Before this starts to sound like an advert for dictatorship and the loss of basic human rights, I should say that, as a woman, I am completely in support of and have even enjoyed the benefits of freedom of speech, equal rights and social justice. I believe that everyone has a right to express their opinion considerately and for it to be respected. The opinions of children, employees and citizens are not worth less than those of their parents, employers or national leaders.

I am just amazed at how negative attitudes to authority can be at times. The mere mention of authority can make people feel uncomfortable, and sometimes even provokes a desire to rebel. The idea of order and hierarchy quickly meets with opposition or reluctant conformity. We all know organisations where order and hierarchy are extremely important to their functioning, and I am not suggesting that we all live like army recruits. My aim is to just to find the balance, if possible.

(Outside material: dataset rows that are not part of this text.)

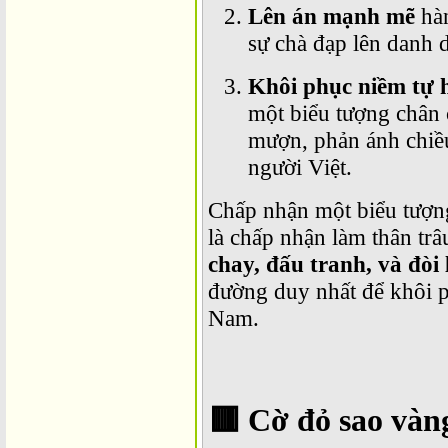
Lên án mạnh mẽ
hàn
sự chà đạp lên danh d
Khôi phục niềm tự 
một biểu tượng chân
mượn, phản ánh chiều
người Việt.
Chấp nhận một biểu tượng
là chấp nhận làm thân trâ
chay, đấu tranh, và đòi 
đường duy nhất để khôi p
Nam.
🟥
Cờ đỏ sao vàng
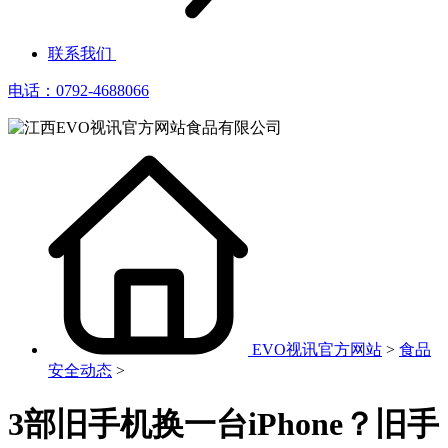
联系我们
电话：0792-4688066
EVO视讯官方网站
>
食品
安全动态
>
3部旧手机换一台iPhone？旧手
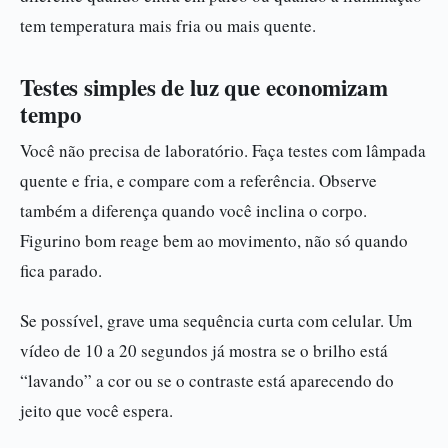
tem temperatura mais fria ou mais quente.
Testes simples de luz que economizam
tempo
Você não precisa de laboratório. Faça testes com lâmpada
quente e fria, e compare com a referência. Observe
também a diferença quando você inclina o corpo.
Figurino bom reage bem ao movimento, não só quando
fica parado.
Se possível, grave uma sequência curta com celular. Um
vídeo de 10 a 20 segundos já mostra se o brilho está
“lavando” a cor ou se o contraste está aparecendo do
jeito que você espera.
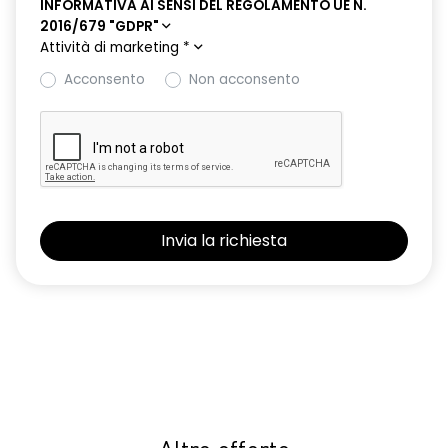
INFORMATIVA AI SENSI DEL REGOLAMENTO UE N.
2016/679 "GDPR"
Attività di marketing
*
Acconsento
Non acconsento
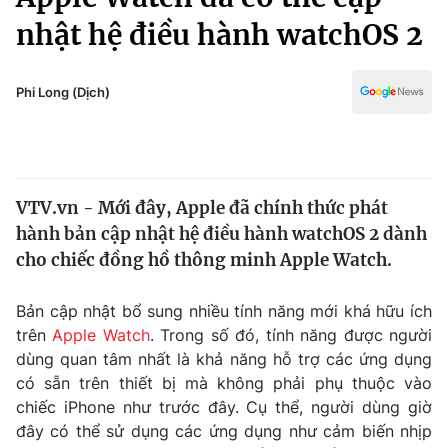
Chính trị
Truyền hình
nhật hệ điều hành watchOS 2
Văn hóa - Giải trí
Xã hội
Y tế
Phi Long (Dịch)
Đời sống
Pháp luật
Công nghệ
Giáo dục
Y tế
VTV.vn - Mới đây, Apple đã chính thức phát
hành bản cập nhật hệ điều hành watchOS 2 dành
Thế giới
cho chiếc đồng hồ thông minh Apple Watch.
Tin tức
Kinh tế
Bản cập nhật bổ sung nhiều tính năng mới khá hữu ích
Thế giới đó đây
trên
Apple Watch
. Trong số đó, tính năng được người
Tài chính
Dữ liệu và đời sống
dùng quan tâm nhất là khả năng hỗ trợ các ứng dụng
Câu chuyện quốc tế
Thị trường
có sẵn trên thiết bị mà không phải phụ thuộc vào
chiếc iPhone như trước đây. Cụ thể, người dùng giờ
Truyền hình
Góc doanh nghiệp
đây có thể sử dụng các ứng dụng như cảm biến nhịp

If you believe in creation, you will know that God created the sky before creating the birds. He also created the sea before creating fish. Man was then given authority over the animals. That way, there was order and a home for every creature made. These days, we want to have children before we have a stable home for them to come into. We want to have wealth and status before gaining wisdom and experience. We want to answer to no one, and still have someone to blame if things go wrong!

One of the few places I know where order works well is in a good hospital, where different professionals (doctors, nurses, pharmacists etc) have responsibility for different aspects of patient care. Hospital staff often insist on only working within their own area of competence to avoid taking responsibility ‘beyond their pay grade’ or risk losing their license to practise. The routines, hierarchy and hospital management systems exist to help ensure that patients get the right treatment promptly and safely. I wonder if things would work better in our homes if everyone knew and valued their different roles, so that parents are not avoiding responsibility and constantly trying to become best friends with their small children, wives are not trying to steer the ship independently and men are not trying to be 'looked after' by their wife-turned-mother.

There are sadly several examples of situations where people have trusted authority which was later abused, but those incidences do not make authority a bad thing in itself. There is peace and stability in order, especially where people in authority are accountable, systems are reviewed regularly to ensure that they are still contributing to the well-being of everyone involved, and people are willing to change, if necessary, for the greater good. Children actually thrive better with boundaries and routine. In the words of Jesus Christ, "the greatest must be the servant of all". If we truly understand how much service and responsibility authority really entails, we will not crave it so much for ourselves, but rather, appreciate our leaders more. I am sure that most people give way to emergency vehicles, pay taxes, respect traffic rules, respect their bosses etc, but it is our attitude towards authority, law and order that really matters. Just a thought!